In an August 1998 interview with Francis Collins, director of the National Human Genome Research Institute, Dr. Janet Rowley discusses a career that spans several decades. She describes how she became interested in medicine while in college, and how that interest led her to make exciting discoveries in the field of cytogenetic research.
Part 1: An Early Start
At age sixteen Dr. Rowley was accepted to a four-year program at the University of Chicago’s Hutchins College. Here, she explains what effect the program had on her, and why she decided to pursue a career in medicine.
Collins: Well I am honored and delighted. Let me start off by saying congratulations to you for a well-deserved honor. I am just thrilled that the Lasker Foundation has made the right choice here.
Rowley: Well thank you. Obviously I’m on cloud nine and have been for quite a while.
Collins: When did you find out? Who…what were the circumstances of this revelation?
Rowley: Well I was actually in Germany with my husband at the Wilsede meeting on leukemia and Jordan Gutterman tracked me down there late one evening, June 26th or thereabouts.
Collins: Ah ha!
Rowley: So it was extremely exciting.
Collins: And you’re of course sworn to secrecy until some time in September when this all gets trotted out for the world to see.
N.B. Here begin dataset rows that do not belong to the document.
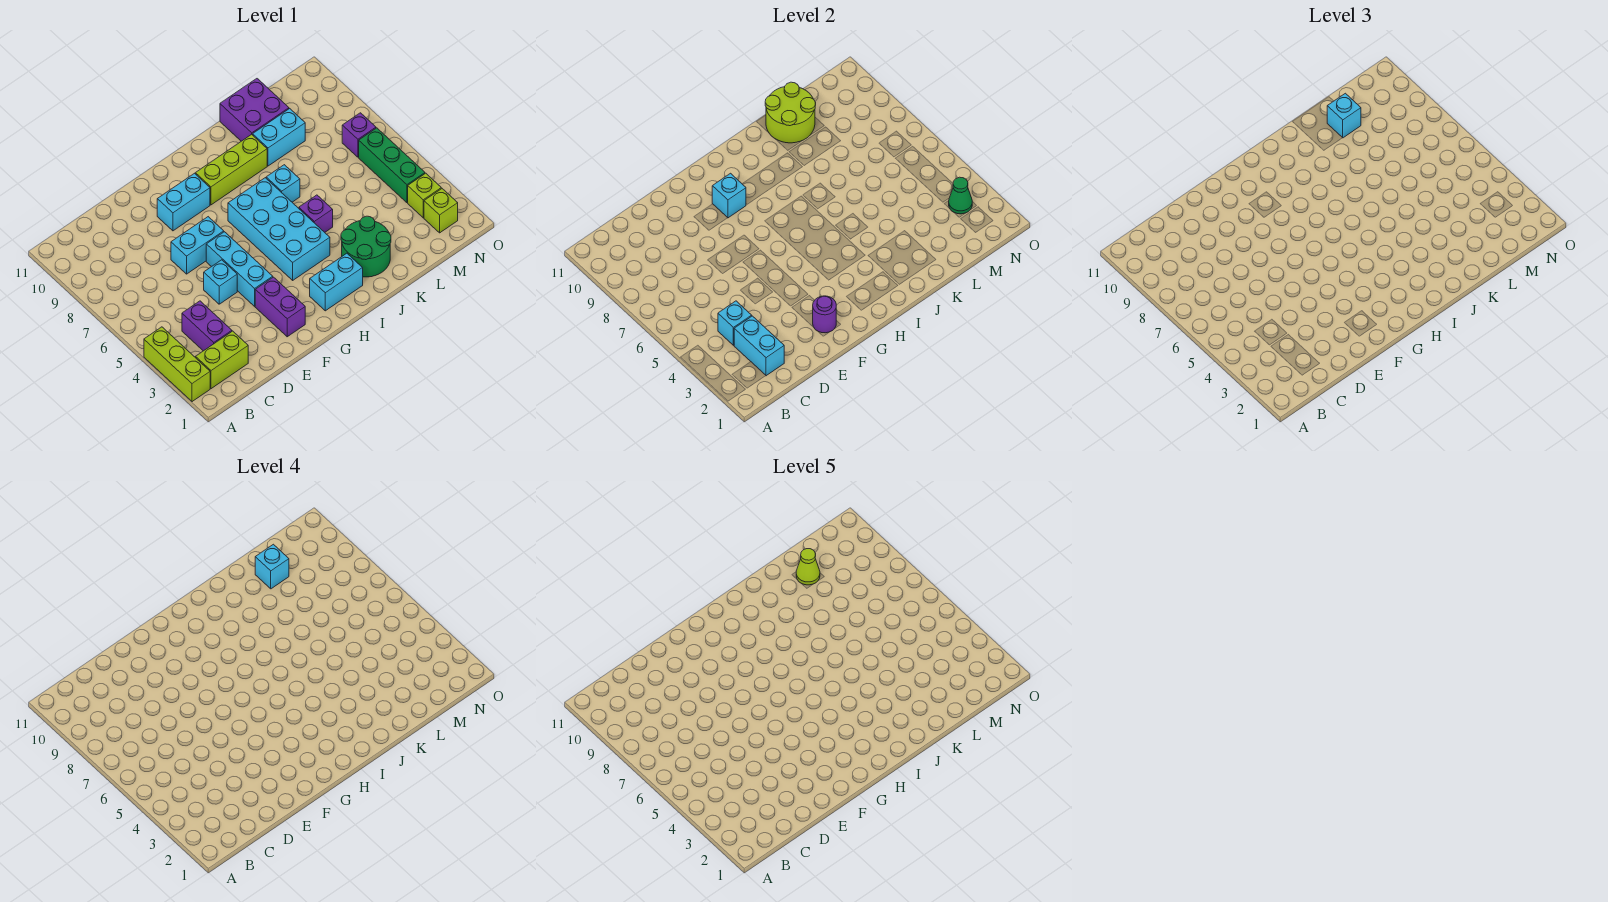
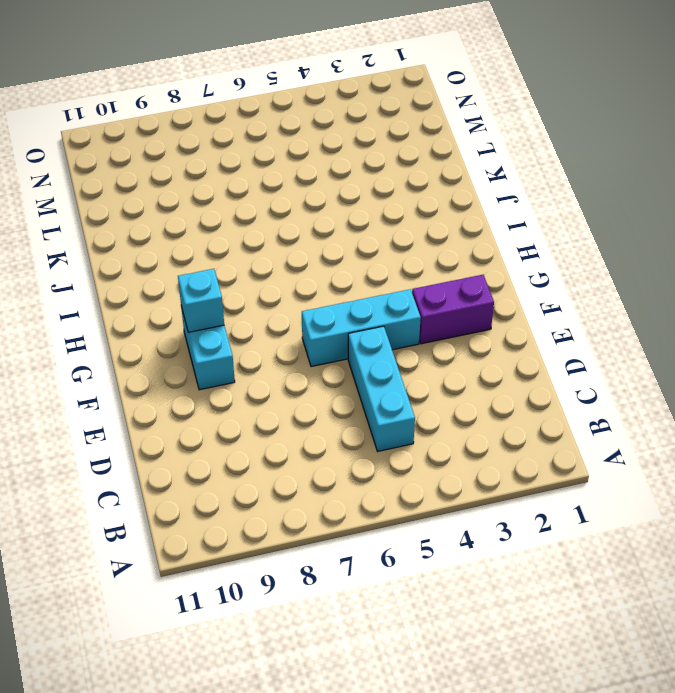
cyan brick C5:E5 level 1 -> cyan brick E5 level 1
none -> lime brick A2:A4 level 1
none -> lime brick B2:C2 level 1
none -> purple brick C3:C4 level 1

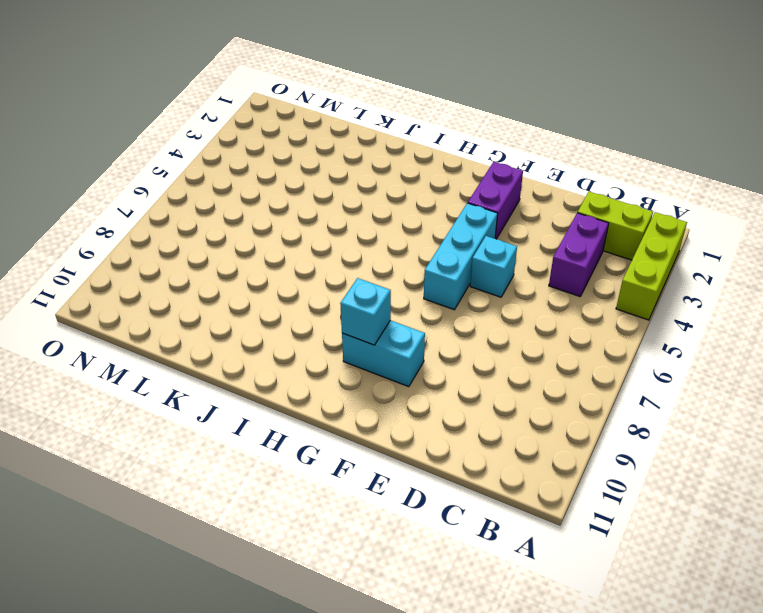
none -> cyan brick E7:F7 level 1
none -> cyan brick H2:I2 level 1
none -> cyan brick H4:I7 level 1

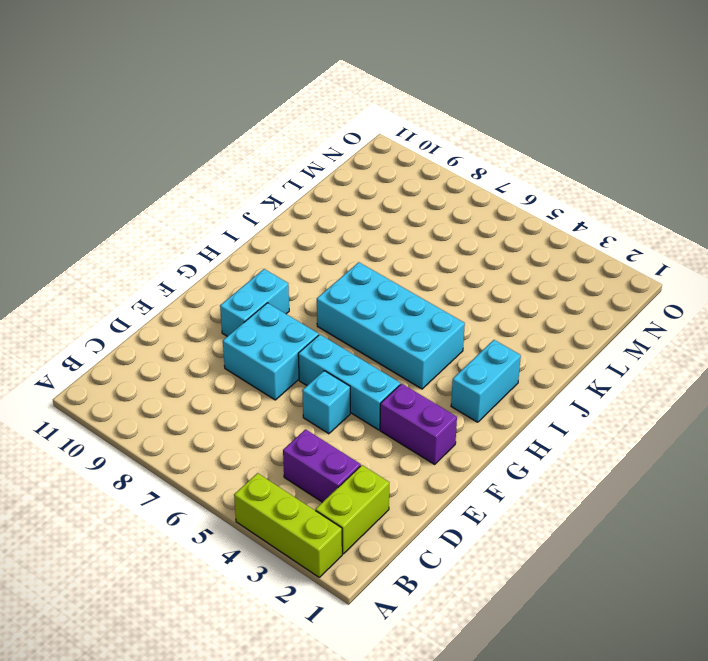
cyan brick E7:F8 level 1 -> cyan brick E7:F7 level 1
none -> lime brick H9:J9 level 1
none -> green round brick J2:K3 level 1
none -> purple brick J5 level 1

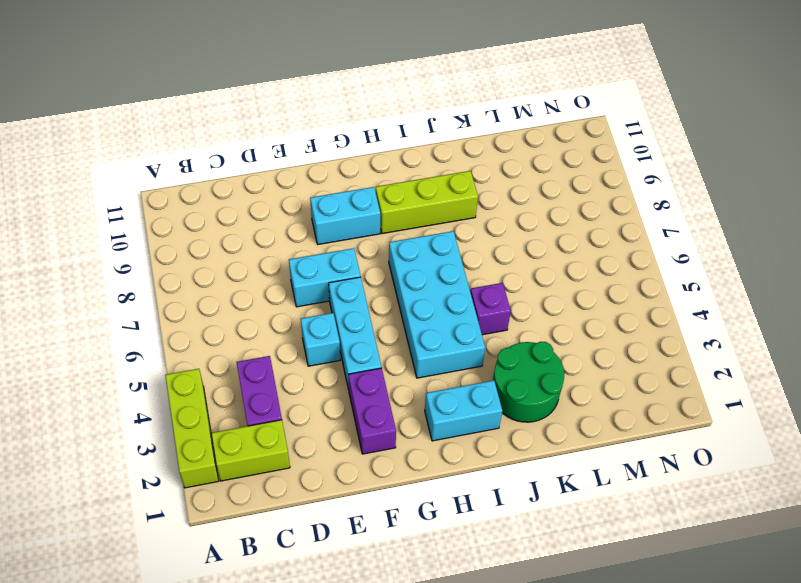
none -> cyan brick J7 level 1
none -> cyan brick K9:L9 level 1
none -> purple brick K10:L11 level 1

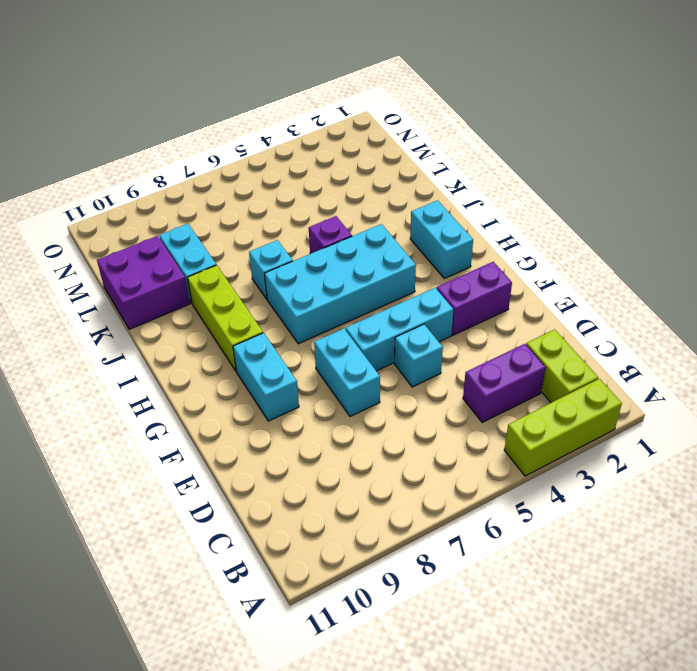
none -> green round brick J2:K3 level 1
none -> lime brick N2 level 1
none -> lime brick N3 level 1

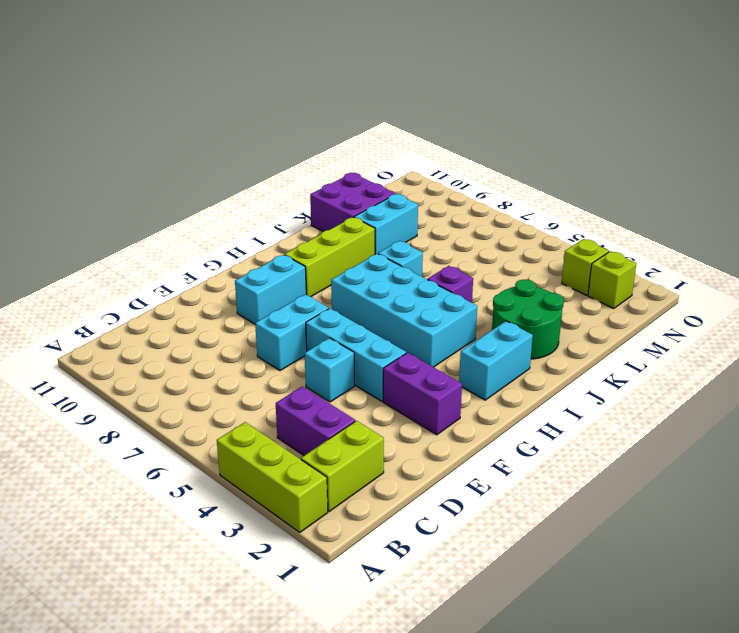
none -> green brick N4:N6 level 1
none -> purple brick N7 level 1
none -> cyan brick C2:C3 level 2

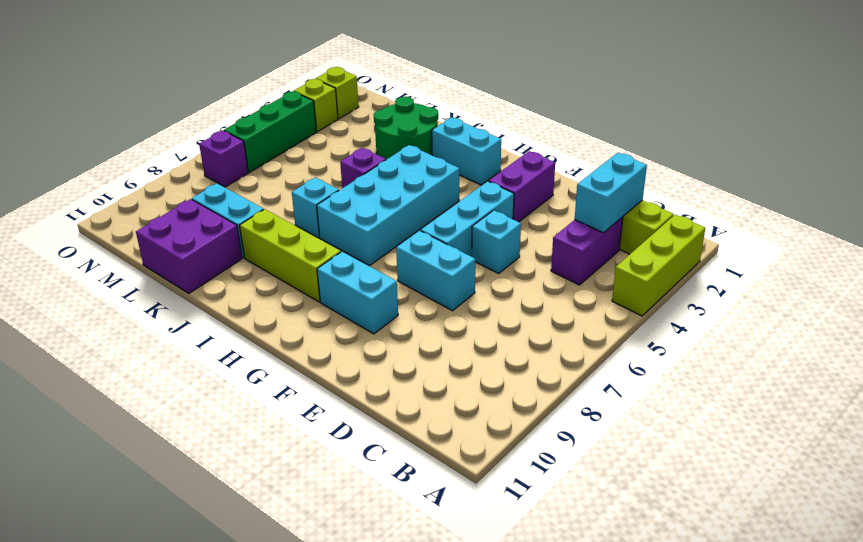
none -> cyan brick C4 level 2
none -> purple round brick F2 level 2
none -> cyan brick G9 level 2

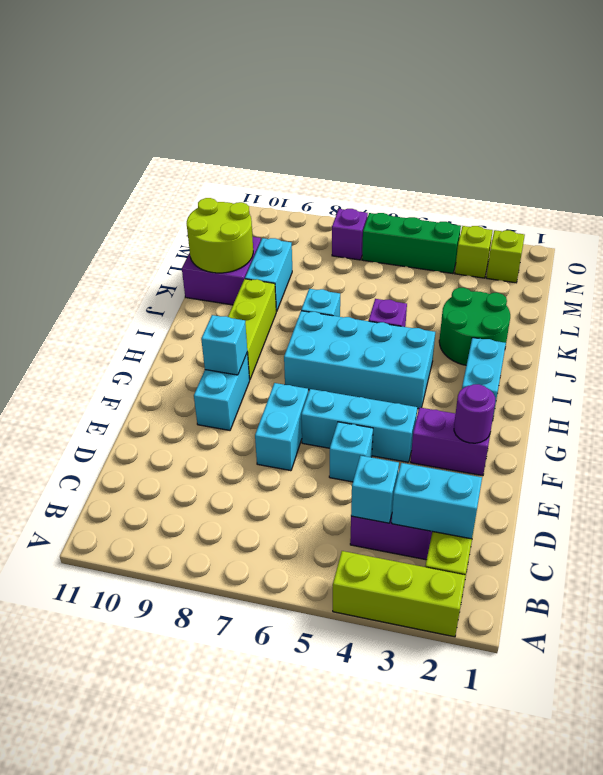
none -> green cone N3 level 2
none -> cyan brick L10 level 3
none -> cyan brick L10 level 4

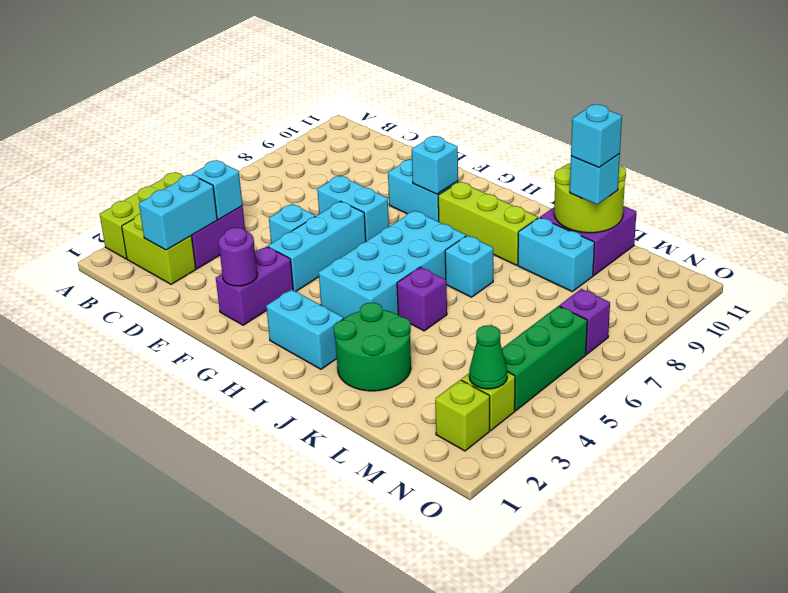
none -> lime cone L10 level 5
Rowley: Well I thought that was the case, but then I got a number of phone calls from people all across the country and I decided it wasn’t such a well kept secret after all. But I think the main thing is to make sure that it’s not something published in a newspaper article. That is probably the only reasonable way to deal with this.
Collins: I see. I imagine they’d be a little upset to be preempted in some sort of public announcement. But the rest of us can certainly enjoy the rumors flying around. Well I think this is just great. I’m tickled to have the chance to talk with you in a format that I guess then is going to appear on the web site that Bradie Metheny runs for the Lasker Foundation. Because I think people are always curious to know how this came to pass and you had a very distinguished career, but I think particularly young scientists might be interested in knowing something about your earlier years. So maybe we could start off there.
In terms of your own training and the way in which you got involved in research, which I know from previous conversations is a little unusual compared to the sort of path that many folks follow. So can you run down that part of your life?